Your instructions
Below are records to return verbatim; the pictures are to be dropped.

++++ Listed entries ++++

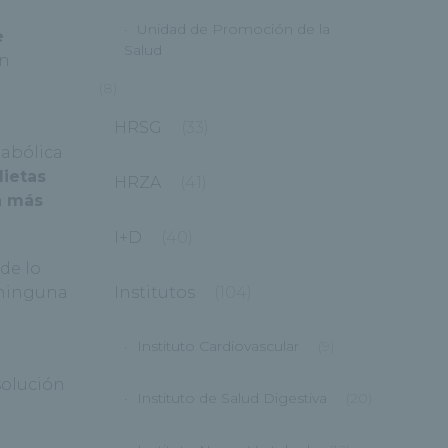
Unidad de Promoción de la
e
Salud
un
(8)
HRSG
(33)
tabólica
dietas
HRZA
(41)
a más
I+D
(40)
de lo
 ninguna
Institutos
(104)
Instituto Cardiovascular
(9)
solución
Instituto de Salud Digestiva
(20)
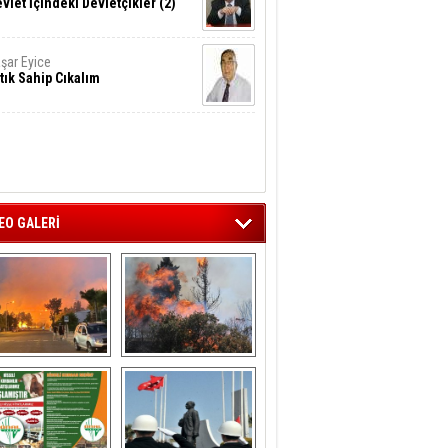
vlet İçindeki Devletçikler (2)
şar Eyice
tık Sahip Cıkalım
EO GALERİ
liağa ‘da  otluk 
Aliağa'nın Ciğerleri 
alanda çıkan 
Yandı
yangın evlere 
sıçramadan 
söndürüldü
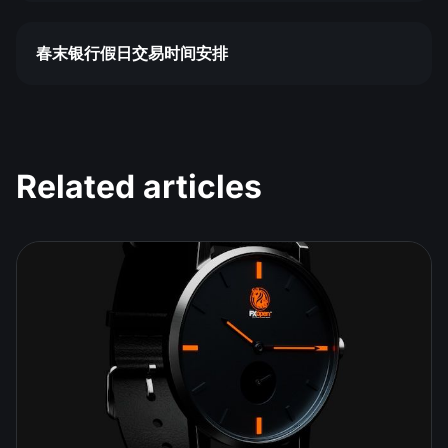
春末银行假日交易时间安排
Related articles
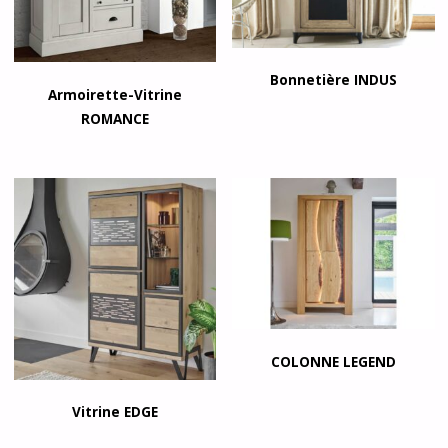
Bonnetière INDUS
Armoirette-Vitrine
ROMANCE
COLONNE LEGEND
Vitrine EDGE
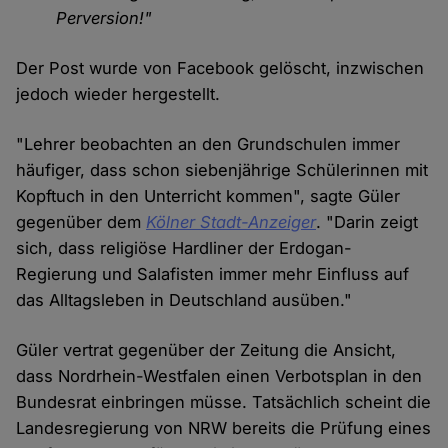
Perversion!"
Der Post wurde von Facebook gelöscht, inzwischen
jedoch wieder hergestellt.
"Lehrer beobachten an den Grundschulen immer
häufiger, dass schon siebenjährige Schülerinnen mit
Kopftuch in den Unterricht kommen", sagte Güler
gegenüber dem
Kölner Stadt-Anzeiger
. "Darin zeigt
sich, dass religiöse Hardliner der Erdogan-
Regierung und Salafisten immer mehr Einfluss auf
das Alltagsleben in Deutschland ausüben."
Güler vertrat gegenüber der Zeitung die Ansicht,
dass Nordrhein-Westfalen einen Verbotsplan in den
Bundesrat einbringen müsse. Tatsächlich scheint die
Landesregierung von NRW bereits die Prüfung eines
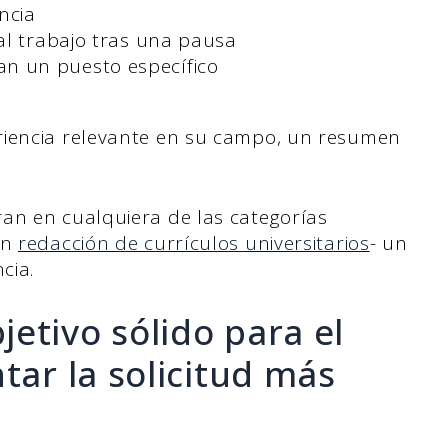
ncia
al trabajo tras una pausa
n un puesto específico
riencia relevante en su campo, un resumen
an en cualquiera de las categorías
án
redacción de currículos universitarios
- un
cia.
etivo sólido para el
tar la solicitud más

++++

Response to the task
Unidad de Promoción de la
e
Salud
un
(8)
HRSG
(33)
tabólica
dietas
HRZA
(41)
a más
I+D
(40)
de lo
 ninguna
Institutos
(104)
Instituto Cardiovascular
(9)
solución
Instituto de Salud Digestiva
(20)
vlet İçindeki Devletçikler (2)
şar Eyice
tık Sahip Cıkalım
EO GALERİ
liağa ‘da  otluk 
Aliağa'nın Ciğerleri 
alanda çıkan 
Yandı
yangın evlere 
sıçramadan 
söndürüldü
春末银行假日交易时间安排
Related articles
Bonnetière INDUS
Armoirette-Vitrine
ROMANCE
COLONNE LEGEND
Vitrine EDGE
Perversion!"
Der Post wurde von Facebook gelöscht, inzwischen
jedoch wieder hergestellt.
"Lehrer beobachten an den Grundschulen immer
häufiger, dass schon siebenjährige Schülerinnen mit
Kopftuch in den Unterricht kommen", sagte Güler
gegenüber dem
Kölner Stadt-Anzeiger
. "Darin zeigt
sich, dass religiöse Hardliner der Erdogan-
Regierung und Salafisten immer mehr Einfluss auf
das Alltagsleben in Deutschland ausüben."
Güler vertrat gegenüber der Zeitung die Ansicht,
dass Nordrhein-Westfalen einen Verbotsplan in den
Bundesrat einbringen müsse. Tatsächlich scheint die
Landesregierung von NRW bereits die Prüfung eines
ncia
al trabajo tras una pausa
n un puesto específico
riencia relevante en su campo, un resumen
an en cualquiera de las categorías
án
redacción de currículos universitarios
- un
cia.
etivo sólido para el
tar la solicitud más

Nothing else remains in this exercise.